Well, they've been building buttloads of stuff, and the rest goes into the "food" they export to us! ;)
Here’s hoping that they didn’t use Chinese cement in all of that. there is some really low quality stuff out there.
I bet a lot of it went into the “Three Gorges Dam”. A disaster waiting to happen.
Infrastructure-wise, they still have a long way to go until the same percentage of their people have clean running water and toilets.
After tearing everything down in the culture revolution they had to rebuild almost everything.
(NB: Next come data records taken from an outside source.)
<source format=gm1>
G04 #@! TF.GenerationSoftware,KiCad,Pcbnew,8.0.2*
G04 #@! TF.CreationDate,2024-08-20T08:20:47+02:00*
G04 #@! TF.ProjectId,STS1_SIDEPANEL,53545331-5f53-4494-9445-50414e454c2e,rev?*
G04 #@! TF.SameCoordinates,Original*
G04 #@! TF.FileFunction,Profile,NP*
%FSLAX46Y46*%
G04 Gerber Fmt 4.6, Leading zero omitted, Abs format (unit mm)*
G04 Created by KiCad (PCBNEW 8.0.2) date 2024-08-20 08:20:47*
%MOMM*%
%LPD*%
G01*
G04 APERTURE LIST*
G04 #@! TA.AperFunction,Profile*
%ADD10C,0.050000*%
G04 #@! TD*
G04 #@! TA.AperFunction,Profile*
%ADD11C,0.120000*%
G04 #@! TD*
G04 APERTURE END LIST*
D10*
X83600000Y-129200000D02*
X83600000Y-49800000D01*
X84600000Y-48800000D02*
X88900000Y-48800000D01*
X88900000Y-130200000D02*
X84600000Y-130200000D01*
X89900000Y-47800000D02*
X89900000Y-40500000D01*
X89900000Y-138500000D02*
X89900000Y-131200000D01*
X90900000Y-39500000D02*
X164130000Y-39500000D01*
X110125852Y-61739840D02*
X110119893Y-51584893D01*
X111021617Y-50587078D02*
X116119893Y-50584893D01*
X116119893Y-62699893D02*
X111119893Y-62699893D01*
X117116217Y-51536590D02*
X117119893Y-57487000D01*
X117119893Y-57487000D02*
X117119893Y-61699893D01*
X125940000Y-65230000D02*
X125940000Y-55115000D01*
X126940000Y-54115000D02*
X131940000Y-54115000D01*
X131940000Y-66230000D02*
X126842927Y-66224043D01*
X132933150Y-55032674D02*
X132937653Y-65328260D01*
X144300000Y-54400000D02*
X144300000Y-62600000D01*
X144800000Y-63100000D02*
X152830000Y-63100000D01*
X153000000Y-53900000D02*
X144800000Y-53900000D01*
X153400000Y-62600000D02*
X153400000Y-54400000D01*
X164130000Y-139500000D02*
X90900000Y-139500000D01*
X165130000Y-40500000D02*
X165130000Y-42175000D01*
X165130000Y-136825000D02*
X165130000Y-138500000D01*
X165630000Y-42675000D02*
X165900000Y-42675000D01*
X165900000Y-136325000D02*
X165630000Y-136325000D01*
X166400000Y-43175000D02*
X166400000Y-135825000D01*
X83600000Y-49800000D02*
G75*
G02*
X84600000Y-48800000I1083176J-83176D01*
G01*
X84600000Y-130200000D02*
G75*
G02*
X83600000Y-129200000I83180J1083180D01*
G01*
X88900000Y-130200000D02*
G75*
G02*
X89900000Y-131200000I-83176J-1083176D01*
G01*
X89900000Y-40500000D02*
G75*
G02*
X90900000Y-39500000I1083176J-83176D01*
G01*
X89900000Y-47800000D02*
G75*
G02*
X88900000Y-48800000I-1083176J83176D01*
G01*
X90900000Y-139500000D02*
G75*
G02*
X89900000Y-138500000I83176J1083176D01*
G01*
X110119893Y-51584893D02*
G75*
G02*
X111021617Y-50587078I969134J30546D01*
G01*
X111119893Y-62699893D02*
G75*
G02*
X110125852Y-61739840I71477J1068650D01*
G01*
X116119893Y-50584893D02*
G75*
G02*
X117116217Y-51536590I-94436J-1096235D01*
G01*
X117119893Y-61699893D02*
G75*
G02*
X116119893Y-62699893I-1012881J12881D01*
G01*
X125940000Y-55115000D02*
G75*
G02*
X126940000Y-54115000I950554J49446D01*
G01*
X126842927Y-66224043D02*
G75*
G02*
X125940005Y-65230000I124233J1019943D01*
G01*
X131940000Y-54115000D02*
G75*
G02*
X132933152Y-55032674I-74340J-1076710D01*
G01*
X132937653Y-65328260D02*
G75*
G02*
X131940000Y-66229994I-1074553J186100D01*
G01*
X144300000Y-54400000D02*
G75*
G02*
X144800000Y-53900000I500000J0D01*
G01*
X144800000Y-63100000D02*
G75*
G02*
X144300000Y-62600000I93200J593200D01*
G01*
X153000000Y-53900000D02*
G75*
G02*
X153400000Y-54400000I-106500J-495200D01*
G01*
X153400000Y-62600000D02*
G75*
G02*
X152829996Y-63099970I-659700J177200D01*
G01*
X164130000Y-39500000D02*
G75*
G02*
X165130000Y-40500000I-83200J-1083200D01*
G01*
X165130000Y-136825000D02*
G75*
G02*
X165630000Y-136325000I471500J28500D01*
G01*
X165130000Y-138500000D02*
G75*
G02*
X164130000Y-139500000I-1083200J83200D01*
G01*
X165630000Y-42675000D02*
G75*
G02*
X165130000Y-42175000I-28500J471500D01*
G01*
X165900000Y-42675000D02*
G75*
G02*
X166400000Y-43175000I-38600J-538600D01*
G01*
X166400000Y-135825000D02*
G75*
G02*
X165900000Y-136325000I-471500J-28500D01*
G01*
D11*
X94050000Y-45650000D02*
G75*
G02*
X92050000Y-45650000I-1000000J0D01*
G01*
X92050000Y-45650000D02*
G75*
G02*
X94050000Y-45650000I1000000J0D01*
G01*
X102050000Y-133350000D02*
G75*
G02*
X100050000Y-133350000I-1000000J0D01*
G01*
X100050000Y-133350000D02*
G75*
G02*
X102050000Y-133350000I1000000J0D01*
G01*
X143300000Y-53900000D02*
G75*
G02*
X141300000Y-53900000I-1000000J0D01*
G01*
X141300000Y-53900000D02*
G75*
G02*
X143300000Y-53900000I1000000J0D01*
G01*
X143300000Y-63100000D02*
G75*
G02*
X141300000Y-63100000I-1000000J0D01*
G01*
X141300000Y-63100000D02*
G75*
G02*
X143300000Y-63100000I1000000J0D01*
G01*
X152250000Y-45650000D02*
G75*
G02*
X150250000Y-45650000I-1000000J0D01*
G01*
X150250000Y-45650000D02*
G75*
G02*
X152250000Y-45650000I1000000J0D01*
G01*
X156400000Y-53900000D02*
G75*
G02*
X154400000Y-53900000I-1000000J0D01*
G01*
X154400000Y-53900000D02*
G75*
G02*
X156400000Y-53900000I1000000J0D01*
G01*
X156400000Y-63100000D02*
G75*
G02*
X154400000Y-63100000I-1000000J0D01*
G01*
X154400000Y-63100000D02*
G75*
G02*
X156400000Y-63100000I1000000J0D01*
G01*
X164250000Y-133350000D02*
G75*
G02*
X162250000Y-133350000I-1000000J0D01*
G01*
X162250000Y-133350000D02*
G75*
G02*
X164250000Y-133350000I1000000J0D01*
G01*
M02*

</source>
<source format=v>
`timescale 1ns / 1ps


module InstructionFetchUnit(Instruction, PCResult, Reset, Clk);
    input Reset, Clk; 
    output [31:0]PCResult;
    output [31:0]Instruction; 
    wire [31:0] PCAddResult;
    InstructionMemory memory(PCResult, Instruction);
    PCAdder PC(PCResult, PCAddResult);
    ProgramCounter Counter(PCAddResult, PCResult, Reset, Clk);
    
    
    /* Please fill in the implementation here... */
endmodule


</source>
Cement was over $16 per bag at the nearest lumberyard only a few days ago. Beware the gouging at main street building supplies and hardware stores.
But is it quality cement?
You mean concrete?
Recalled Maggi noodles to feed cement plants’ furnaces
About 27,420 tonnes of Maggi noodles, under recall process, will end up in furnaces of cement plants across the country
http://www.business-standard.com/article/companies/maggi-heads-to-cement-plants-115061600034_1.html
Remember all the ghost cities?
Fixed it for ya.
No charge.
Cement-making is very energy intensive (see below).
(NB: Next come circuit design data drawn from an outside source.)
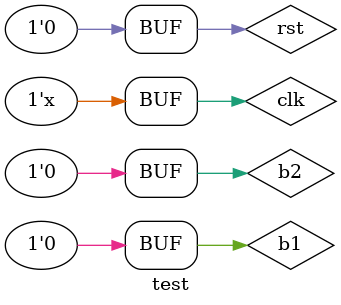
<source format=v>
`timescale 1ns / 1ps

module test();
wire [7:0]display;
wire [1:0]ssd_ctl;
reg b1;
reg b2;
reg clk;
reg rst;

stopwatch_disp U0( display,ssd_ctl,clk,rst,b1,b2);

initial 
begin 
    rst=1;
    clk=1;
    b1=0;
    b2=0;
    #20rst=0;
    #200 b1=1;
    #100 b1=0;
    #200 b1=1;
    #100 b1=0;
    
    #100 b1=0;
end

always
begin
 #10 clk = ~clk;
end

endmodule
</source>
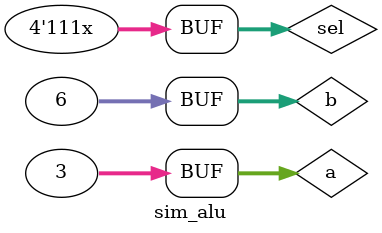
<source format=v>
`include "alu.v"
module sim_alu ;
    integer i;
    reg [31:0]   a;
    reg [31:0]   b;
    reg [ 3:0] sel;
    wire[31:0]   Y;
    wire      zero;

    alu dut (
        .Y (Y),
        .a (a),
        .b (b),
        .sel(sel),
        .zero (zero)
    );

    initial begin
        $dumpfile("alu.vcd");
        $dumpvars(0, sim_alu);
        a = 3; b = 6; sel = 4'b0000; #5; //Suma
        a = 3; b = 6; sel = 4'b0001; #5; //Resta
        a = 3; b = 3; sel = 4'b0001; #5; //Resta igual a cero
        a = 3; b = 6; sel = 4'b001x; #5; //Desplazamiento izquierda
        a = 3; b = 6; sel = 4'b010x; #5; //Menor que complemento a 2
        a = 3; b = 6; sel = 4'b011x; #5; //Menor que binario natural
        a = 3; b = 6; sel = 4'b100x; #5; //Funcion xor
        a = 32'h80000000; b = 4; sel = 4'b1010; #5; //Desplazamiento derecha binario natural
        a = 32'h80000000; b = 4; sel = 4'b1011; #5; //Desplazamiento derecha completo a 2
        a = 3; b = 6; sel = 4'b110x; #5; //Funcion or
        a = 3; b = 6; sel = 4'b111x; #5; //Funcion and
    end
endmodule
</source>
Do the enviro-heads know about this? Have they raised a major stink over the red Chinese destroying the planet by causing climate change?
No, I didn’t think so.
“Cement accounts for 83% of total energy use in the production of non-metallic minerals and 94% of CO2 emissions. Energy represents 20% to 40% of the total cost of cement production. The production of cement clinker from limestone and chalk by heating limestone to temperatures above 950°C is the main energy consuming process. Portland cement, the most widely used cement type, contains 95% cement clinker. Large amounts of electricity are used grinding the raw materials and finished cement.
The clinker-making process also emits CO2 as a by-product during the calcination of limestone. These process emissions are unrelated to energy use and account for about 3.5% of CO2 emissions worldwide and for 57% of the total CO2 emissions from cement production. Emissions from limestone calcination cannot be reduced through energy-efficiency measures or fuel substitution, but can be diminished through production of blended cement and raw material selection.”
It is possible to use an ordinary twist drill to make a hole in Chinese concrete. They don’t seem to understand that the water/cement ratio is fixed by chemistry. The Chinese also do not test the concrete used in the construction of bridges, dams, and road to verify that it meets specifications. Well, they don’t actually use any sort of specifications for concrete.
This presupposes that chinese accounting and chinese statistics coincide with reality. How likely is that?